→ **Task to complete**:
Display every line of the items below that contains the string "ground", copying each line in full.
--- Start Record set ---
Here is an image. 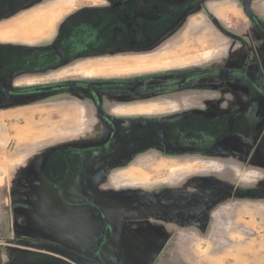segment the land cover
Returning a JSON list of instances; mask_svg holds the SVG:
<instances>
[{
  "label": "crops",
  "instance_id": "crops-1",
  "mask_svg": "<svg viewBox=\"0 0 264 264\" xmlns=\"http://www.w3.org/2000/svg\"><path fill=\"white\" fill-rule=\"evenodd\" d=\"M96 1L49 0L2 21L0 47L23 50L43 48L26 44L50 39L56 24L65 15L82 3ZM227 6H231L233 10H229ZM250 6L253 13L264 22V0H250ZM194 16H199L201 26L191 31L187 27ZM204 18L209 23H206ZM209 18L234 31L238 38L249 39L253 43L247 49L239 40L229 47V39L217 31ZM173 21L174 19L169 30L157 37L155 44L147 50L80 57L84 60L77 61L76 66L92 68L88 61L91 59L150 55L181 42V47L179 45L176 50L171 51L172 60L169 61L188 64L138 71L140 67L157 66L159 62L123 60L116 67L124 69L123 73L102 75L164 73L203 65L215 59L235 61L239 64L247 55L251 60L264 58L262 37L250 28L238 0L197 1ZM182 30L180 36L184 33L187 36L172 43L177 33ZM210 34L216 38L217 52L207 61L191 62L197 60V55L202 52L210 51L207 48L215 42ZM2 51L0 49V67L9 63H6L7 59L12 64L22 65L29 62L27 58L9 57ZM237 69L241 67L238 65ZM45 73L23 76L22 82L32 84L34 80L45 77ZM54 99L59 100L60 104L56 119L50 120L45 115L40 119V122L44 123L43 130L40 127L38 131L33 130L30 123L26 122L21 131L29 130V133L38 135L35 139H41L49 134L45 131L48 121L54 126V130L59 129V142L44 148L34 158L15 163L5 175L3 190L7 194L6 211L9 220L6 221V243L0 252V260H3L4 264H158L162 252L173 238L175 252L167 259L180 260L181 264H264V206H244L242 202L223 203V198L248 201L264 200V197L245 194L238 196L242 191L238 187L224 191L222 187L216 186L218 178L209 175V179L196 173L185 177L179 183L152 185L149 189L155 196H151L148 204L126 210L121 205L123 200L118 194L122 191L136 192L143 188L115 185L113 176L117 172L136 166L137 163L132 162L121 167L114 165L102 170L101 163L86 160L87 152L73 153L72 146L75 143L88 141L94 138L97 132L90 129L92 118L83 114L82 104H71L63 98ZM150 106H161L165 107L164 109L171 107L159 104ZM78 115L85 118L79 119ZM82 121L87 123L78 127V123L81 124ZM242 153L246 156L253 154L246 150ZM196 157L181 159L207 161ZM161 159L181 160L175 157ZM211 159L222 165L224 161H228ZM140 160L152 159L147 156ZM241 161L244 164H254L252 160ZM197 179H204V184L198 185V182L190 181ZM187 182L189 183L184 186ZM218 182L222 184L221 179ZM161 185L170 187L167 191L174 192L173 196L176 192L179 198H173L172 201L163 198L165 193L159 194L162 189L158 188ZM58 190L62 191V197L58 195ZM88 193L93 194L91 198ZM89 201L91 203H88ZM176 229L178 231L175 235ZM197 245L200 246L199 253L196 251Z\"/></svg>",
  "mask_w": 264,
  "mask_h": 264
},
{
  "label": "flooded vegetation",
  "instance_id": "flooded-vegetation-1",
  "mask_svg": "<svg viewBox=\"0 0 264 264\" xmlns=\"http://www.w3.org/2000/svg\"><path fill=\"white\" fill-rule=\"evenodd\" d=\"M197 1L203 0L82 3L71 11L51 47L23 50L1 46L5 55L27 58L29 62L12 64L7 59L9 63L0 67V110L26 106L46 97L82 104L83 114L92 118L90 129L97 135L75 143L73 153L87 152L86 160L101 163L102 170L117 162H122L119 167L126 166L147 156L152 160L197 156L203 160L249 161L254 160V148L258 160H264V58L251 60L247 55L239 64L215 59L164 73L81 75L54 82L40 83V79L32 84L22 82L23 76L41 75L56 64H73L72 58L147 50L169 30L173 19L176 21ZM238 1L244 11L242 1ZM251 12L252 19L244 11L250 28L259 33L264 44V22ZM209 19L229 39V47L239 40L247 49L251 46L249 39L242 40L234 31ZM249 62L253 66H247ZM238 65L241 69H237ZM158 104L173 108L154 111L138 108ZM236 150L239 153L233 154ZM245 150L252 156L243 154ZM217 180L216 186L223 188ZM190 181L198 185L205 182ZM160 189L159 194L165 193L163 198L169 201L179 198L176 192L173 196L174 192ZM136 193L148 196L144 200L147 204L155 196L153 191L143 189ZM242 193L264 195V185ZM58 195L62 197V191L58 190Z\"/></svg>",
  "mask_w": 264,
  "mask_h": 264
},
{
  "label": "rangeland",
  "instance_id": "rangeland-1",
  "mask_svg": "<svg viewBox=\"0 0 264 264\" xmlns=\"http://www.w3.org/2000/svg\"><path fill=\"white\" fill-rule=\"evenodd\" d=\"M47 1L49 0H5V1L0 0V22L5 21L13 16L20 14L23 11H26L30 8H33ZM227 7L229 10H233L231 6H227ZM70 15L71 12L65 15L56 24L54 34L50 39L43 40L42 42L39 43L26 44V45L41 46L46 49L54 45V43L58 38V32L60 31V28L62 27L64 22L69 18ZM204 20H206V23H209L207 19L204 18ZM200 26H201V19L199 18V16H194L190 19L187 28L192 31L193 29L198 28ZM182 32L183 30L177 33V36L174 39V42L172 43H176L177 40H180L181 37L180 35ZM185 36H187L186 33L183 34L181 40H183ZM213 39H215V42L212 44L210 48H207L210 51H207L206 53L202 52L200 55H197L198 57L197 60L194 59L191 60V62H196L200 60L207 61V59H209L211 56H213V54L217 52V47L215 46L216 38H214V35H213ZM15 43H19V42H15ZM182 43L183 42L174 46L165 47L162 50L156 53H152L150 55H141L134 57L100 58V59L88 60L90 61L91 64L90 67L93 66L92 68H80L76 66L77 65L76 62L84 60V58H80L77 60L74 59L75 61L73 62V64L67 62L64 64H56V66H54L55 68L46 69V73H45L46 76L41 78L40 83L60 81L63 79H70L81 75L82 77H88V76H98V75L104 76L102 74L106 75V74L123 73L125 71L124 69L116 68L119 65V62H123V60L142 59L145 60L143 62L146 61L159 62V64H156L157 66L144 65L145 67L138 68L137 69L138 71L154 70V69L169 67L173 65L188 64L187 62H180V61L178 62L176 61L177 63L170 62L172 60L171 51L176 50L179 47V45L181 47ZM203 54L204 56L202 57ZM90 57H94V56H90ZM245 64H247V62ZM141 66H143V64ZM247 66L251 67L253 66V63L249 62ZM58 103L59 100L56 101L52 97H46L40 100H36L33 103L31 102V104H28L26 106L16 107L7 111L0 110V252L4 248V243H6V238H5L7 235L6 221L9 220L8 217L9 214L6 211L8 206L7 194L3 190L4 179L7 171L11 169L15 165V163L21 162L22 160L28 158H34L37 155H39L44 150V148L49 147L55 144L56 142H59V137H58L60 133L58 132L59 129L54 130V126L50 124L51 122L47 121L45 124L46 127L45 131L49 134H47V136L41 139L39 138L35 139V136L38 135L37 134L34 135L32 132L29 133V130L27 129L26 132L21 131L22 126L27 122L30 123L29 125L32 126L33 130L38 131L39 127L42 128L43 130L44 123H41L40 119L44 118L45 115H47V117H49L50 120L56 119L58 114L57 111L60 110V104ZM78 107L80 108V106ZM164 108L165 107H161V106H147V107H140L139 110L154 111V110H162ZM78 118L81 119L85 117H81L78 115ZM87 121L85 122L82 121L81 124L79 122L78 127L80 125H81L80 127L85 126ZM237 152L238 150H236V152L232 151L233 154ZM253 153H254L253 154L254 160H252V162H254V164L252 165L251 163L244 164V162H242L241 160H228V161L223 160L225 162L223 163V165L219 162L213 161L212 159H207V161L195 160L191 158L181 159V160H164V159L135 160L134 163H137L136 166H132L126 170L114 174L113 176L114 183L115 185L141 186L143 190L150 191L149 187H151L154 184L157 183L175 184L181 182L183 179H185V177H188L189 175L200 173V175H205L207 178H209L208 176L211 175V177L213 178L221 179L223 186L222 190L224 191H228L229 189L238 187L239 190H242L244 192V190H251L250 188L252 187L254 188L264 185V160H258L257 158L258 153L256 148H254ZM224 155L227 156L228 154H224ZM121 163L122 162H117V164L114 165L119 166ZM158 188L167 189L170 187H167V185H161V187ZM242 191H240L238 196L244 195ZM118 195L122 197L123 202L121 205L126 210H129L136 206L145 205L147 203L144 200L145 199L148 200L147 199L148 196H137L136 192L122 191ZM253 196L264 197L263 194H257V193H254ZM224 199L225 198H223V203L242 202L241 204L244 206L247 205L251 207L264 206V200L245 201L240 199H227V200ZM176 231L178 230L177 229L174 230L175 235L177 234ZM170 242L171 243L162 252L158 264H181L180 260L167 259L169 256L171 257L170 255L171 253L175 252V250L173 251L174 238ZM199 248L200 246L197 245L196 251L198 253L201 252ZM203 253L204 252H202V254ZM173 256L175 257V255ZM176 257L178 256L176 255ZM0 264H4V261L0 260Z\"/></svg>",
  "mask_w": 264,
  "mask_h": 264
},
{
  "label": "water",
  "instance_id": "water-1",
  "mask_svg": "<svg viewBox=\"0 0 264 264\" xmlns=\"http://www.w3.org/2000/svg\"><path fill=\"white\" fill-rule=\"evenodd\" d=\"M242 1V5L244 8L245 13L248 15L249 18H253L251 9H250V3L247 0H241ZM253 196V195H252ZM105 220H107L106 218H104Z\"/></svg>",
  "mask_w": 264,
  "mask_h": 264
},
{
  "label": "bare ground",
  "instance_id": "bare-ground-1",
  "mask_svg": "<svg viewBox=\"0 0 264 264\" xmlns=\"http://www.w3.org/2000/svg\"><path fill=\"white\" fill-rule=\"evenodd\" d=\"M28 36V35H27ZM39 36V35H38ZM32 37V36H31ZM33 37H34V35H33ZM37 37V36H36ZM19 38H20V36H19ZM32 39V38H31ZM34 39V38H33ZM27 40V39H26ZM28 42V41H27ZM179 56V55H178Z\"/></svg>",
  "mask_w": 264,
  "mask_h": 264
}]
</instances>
--- End Record set ---
--- Start Record set ---
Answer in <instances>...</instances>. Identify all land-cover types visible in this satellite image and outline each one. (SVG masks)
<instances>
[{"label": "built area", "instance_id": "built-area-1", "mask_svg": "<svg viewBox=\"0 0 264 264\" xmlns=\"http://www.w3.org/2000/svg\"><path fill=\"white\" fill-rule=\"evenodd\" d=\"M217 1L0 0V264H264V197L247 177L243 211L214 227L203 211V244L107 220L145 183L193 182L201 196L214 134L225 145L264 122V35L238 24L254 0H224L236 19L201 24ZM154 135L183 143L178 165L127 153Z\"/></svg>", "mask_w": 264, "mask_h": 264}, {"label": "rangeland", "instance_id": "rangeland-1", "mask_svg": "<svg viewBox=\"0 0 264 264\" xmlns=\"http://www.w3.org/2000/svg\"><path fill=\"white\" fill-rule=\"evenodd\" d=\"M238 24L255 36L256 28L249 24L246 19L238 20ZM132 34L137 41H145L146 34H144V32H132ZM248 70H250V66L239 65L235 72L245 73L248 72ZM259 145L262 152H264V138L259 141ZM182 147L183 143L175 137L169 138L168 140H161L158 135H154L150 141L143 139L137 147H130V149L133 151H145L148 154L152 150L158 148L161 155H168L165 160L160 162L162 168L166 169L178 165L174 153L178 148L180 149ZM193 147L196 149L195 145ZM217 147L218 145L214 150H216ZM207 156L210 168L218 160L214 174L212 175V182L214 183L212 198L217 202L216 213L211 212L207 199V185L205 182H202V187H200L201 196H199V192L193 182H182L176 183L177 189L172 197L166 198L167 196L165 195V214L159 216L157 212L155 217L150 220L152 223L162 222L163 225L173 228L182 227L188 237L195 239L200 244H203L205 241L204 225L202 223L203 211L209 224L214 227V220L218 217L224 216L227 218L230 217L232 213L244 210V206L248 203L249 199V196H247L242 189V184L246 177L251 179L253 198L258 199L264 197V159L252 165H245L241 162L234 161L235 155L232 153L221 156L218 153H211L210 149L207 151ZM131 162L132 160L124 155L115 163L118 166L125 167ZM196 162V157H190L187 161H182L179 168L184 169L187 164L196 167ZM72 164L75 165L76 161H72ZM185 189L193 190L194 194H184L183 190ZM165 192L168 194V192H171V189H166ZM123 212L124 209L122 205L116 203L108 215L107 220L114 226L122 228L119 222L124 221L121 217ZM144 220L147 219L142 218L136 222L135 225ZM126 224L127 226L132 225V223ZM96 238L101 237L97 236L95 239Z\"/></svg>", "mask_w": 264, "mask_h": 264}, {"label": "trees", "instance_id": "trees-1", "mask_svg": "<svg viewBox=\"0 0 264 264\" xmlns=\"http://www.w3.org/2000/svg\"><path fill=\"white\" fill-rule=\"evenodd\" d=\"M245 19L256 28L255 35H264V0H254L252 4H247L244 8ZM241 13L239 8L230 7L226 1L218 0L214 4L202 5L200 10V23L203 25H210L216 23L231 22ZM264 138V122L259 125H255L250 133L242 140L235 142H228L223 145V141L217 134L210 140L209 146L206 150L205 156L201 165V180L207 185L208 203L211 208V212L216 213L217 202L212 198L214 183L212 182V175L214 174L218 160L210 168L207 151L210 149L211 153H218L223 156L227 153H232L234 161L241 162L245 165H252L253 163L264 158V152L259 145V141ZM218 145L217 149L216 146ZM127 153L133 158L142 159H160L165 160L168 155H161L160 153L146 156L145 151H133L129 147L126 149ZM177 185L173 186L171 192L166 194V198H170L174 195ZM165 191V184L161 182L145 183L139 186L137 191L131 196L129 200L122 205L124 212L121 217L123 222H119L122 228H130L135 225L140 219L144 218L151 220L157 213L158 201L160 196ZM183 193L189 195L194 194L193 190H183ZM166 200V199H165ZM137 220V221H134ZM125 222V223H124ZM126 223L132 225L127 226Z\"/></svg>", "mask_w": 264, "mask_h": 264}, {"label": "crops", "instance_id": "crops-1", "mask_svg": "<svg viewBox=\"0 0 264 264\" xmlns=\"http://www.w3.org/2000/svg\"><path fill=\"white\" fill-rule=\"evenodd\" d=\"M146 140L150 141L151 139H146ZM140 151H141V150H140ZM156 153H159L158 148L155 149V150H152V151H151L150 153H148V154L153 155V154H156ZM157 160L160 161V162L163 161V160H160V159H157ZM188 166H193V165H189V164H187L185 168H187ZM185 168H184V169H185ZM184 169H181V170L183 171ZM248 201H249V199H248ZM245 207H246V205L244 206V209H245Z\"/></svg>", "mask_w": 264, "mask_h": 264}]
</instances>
--- End Record set ---
--- Start Record set ---
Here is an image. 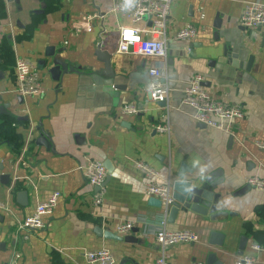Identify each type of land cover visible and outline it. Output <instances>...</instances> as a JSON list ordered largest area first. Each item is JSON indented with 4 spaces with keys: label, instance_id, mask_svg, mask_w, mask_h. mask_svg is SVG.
--- End Record set ---
→ **Solution**:
  "label": "bare ground",
  "instance_id": "bare-ground-1",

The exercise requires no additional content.